Saskatchewan Roughriders estimate 2,000 playoff tickets still available
It’s been five years since Saskatchewan has welcomed the CFL in November.
Since then, a new stadium has been built, the Stampeders have lost in two Grey Cup Finals and a new team has entered the league.
Sunday marks the beginning of a new era in Roughriders history, of success in a new home.
“A home playoff game, in this stadium, we’ve been waiting for this,” Miriam Johnson, the Saskatchewan Roughriders marketing director, said.
“Historic Mosaic was one of those things, but this is the first playoff experience that we’ll have in new Mosaic Stadium. The season ticket holdsers are ready, our fans are ready, we’re really excited,” she said.
But Rider Nation hasn’t scrambled to buy up tickets. In fact, the game isn’t sold out.
“Weather is an issue every single year when we get to this point of the season and as you approach Grey Cup. It’s not a surprise, it’s not a shock,” Johnson said.
The Riders estimate there are still some two thousand tickets available, something that hasn’t been true in the past.
In 2013, the Riders had issues filling out the additional seating they had added for the Grey Cup run, but still had 30,942 fans attend the game – just three off of a sellout for the standard seating.
Beyond that, the last time the Riders were 2,000 fans short of a sellout was in 2007 when they hosted the Calgary Stampeders at just 28,800 fans.
“I remember in 1988, they hadn’t had a playoff game since 1976, and there was so much talk about getting into the playoffs let alone having a home playoff game. When they finally got one, it didn’t sell out,” Rob Vanstone, a Regina sports columnist, said.
Despite the amount of tickets remaining, the Riders say they’re pleased with how attendance is panning out.
“We’ve moved a tremendous amount, especially since we were named our opponent of Winnipeg, so they’ve been moving really fast. We’re not really concerned right now that we’re not announcing a sellout, but we’re hopeful that Rider Nation does still come out and support the team,” Johnson said.

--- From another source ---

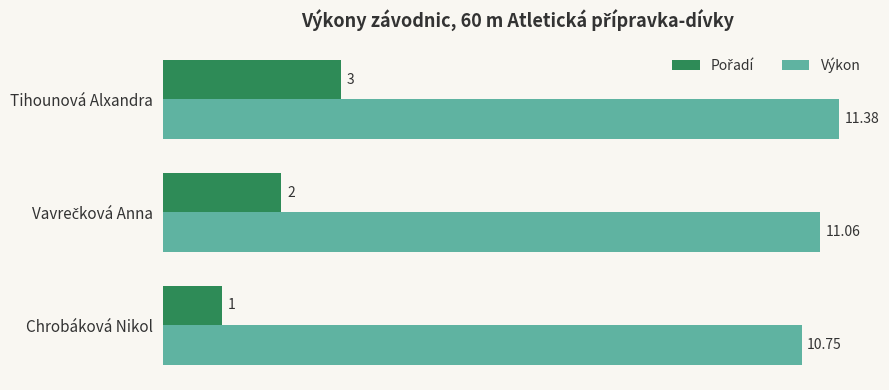

At which category is the sum across all series the highest?

Tihounová Alxandra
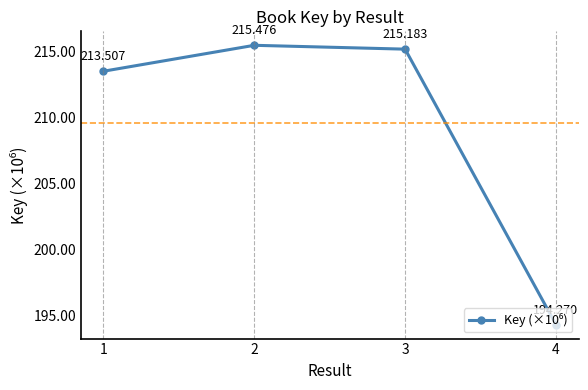

Is it true that the value at 3 is 215.2?

True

Vanstone believes the biggest factor is the weather; Environment Canada predicts a brisk high of -10 C.
“It’s just increasingly convenient not to go to a live sporting event. If it’s a nice night, nice day, sure, but when we’re standing here freezing and the forecast isn’t supposed to change significantly for Sunday, the elements have got to be a factor,” Vanstone said.
But cold is nothing new to Saskatchewan, and it’s that resilience that the Riders are relying on.
“There’s five weeks to winter still. There’s going to be times to hole up, and be in the comfort of your warmth and your house, but we really would love if Rider Nation came to support [us],” Johnson said.
If the Riders estimates are correct, they’ve sold less tickets than their average attendance this season – and less than when they last played the Blue Bombers at home – but for the team, any home support is an advantage.
“Anytime you can be in front of Rider Nation, 13th man, is big and hats off to them for supporting us all season long and we can reward them with a home playoff game,” Roughriders QB Zach Collaros said.
Tickets are still available through the Riders ticket office or online, and will remain so until game time – or – as the Riders hope, they sell out.